▶ _Action item 1_
Decide whether each statement below agrees with the heat cord post, answering yes or no and quoting the words from the post that settle it: (a) The poster is turning an entertainment unit into two separate enclosures. (b) The poster's two pythons are currently housed in tubs on heat mats. (c) The poster has worked with heat cord many times before.
▶ _Action item 2_
Summarize the heat cord post in two sentences.

# Heat cord advice (making a heat tile)



## Snapped (Sep 22, 2015)

Hi,

Converting an entertainment unit into two separate enclosures, and found an old thread from pythonmum where she made a frame, threaded a heat cord through, used heavy duty flywire on the bottom and put a tile secured on the top, so the snake could bask underneath and get the heat, or lay on top of the tile for belly heat.

Seeing as my enclosure is similar size, I want to know what wattage heat cord to use that would be appropriate, and what kind of thermostat should it be on, a dimming? ALso, I plan on having the main vent like in the picture, but where would I put the other smaller vent?

Here's the pics of Pythonmums set up, I hope its okay to post them.























So, This is my enclosure so far, but also, if I get a slightly longer heat cord and the end goes through a small hole drilled into the back of the enclosure, is that dangerous, to have heat cord hanging against the back of the enclosure?
It's my first attempt at using heat cord so I have no idea how it works, hence the many questions , I currently have my two pythons temporarily in tubs on heat mats while I'm converting the enclosure.
The right hand side is for my RSP, I'll make a slightly smaller heat tile for him.


----------



## Prof_Moreliarty (Sep 22, 2015)

▶ _Provided information_
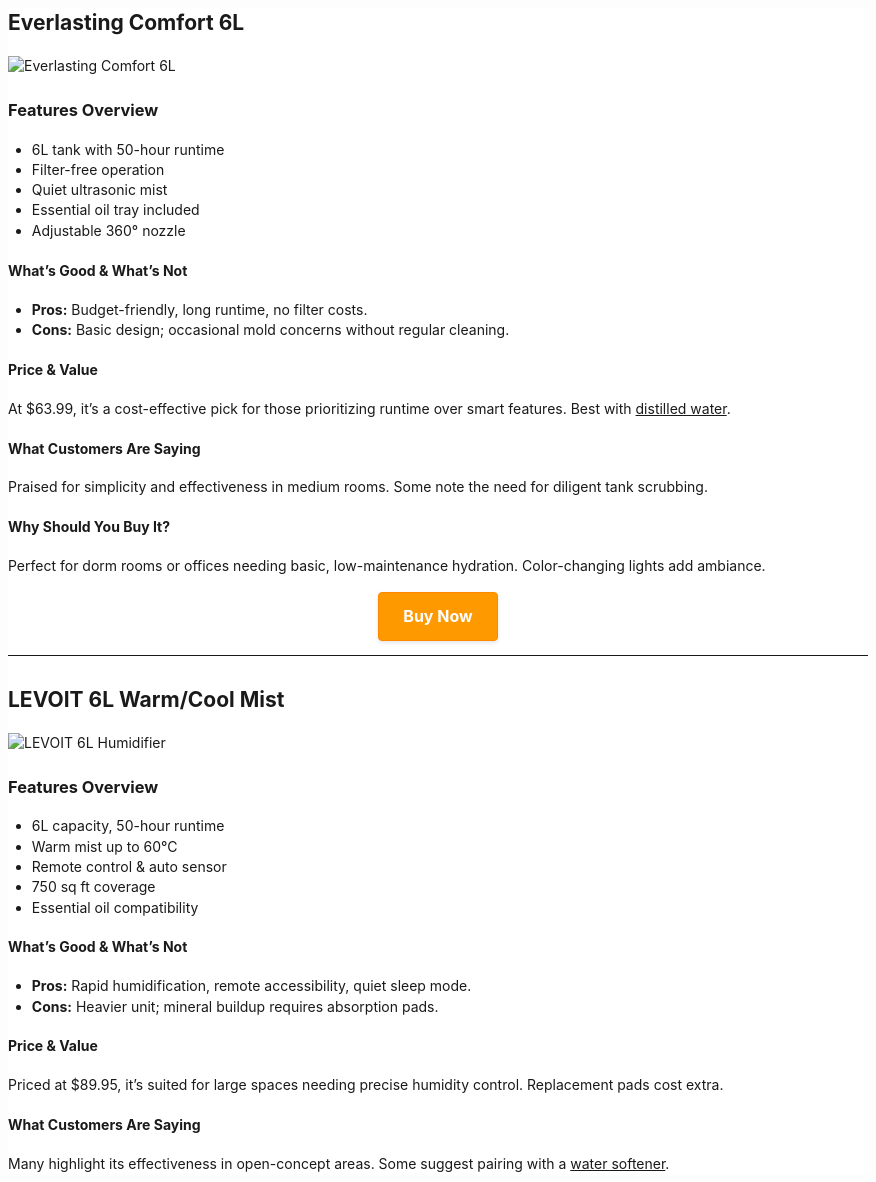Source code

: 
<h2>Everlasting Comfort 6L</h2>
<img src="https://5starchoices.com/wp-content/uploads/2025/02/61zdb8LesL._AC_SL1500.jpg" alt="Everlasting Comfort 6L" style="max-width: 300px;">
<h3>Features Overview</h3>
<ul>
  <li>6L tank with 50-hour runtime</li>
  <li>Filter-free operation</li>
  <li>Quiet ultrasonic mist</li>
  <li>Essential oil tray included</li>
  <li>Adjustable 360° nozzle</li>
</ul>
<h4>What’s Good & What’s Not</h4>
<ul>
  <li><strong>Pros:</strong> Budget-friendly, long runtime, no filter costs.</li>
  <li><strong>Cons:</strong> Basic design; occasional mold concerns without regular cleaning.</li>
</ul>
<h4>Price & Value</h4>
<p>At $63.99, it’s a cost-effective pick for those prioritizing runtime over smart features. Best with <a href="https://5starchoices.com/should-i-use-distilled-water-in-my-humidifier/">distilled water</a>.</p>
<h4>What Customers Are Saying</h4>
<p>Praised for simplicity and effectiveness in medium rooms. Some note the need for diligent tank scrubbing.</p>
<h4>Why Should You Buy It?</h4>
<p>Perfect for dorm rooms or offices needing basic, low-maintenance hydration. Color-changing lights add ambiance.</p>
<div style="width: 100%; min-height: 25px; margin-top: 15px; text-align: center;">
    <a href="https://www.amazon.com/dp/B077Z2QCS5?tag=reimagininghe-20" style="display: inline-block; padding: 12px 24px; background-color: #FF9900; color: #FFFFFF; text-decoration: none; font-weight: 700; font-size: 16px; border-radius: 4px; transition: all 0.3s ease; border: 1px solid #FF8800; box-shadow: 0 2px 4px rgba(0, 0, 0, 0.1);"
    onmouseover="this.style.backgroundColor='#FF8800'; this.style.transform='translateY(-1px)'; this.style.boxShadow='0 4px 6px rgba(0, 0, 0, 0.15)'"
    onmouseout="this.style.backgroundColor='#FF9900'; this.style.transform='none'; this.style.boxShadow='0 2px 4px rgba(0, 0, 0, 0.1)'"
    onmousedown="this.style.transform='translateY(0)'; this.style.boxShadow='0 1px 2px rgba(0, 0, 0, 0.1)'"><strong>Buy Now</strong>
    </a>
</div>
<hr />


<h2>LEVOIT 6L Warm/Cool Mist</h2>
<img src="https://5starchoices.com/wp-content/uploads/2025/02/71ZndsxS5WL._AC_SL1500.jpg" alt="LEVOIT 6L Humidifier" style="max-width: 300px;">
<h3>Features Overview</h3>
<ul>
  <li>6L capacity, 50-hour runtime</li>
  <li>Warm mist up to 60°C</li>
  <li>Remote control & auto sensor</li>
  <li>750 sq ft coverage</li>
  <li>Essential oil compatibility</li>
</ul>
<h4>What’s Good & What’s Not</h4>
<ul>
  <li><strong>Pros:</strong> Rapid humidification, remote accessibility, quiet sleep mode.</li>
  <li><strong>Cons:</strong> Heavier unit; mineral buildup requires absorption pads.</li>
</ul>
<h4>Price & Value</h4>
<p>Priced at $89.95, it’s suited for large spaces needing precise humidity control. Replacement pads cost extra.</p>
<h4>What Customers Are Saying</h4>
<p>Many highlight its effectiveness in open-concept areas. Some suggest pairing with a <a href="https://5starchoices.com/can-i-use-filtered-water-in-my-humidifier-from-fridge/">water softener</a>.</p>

▶ _Result 1_
(a) Yes: "Converting an entertainment unit into two separate enclosures"
(b) Yes: "I currently have my two pythons temporarily in tubs on heat mats"
(c) No: "It's my first attempt at using heat cord"

▶ _Result 2_
The poster is converting an entertainment unit into two enclosures and wants to copy a setup from an old thread, in which heat cord runs through a frame under a tile so a snake can bask beneath it or lie on top for belly heat. Trying heat cord for the first time, the poster asks what wattage and type of thermostat to use, where to put a second, smaller vent, and whether it is dangerous for the end of the cord to hang against the back of the enclosure through a drilled hole.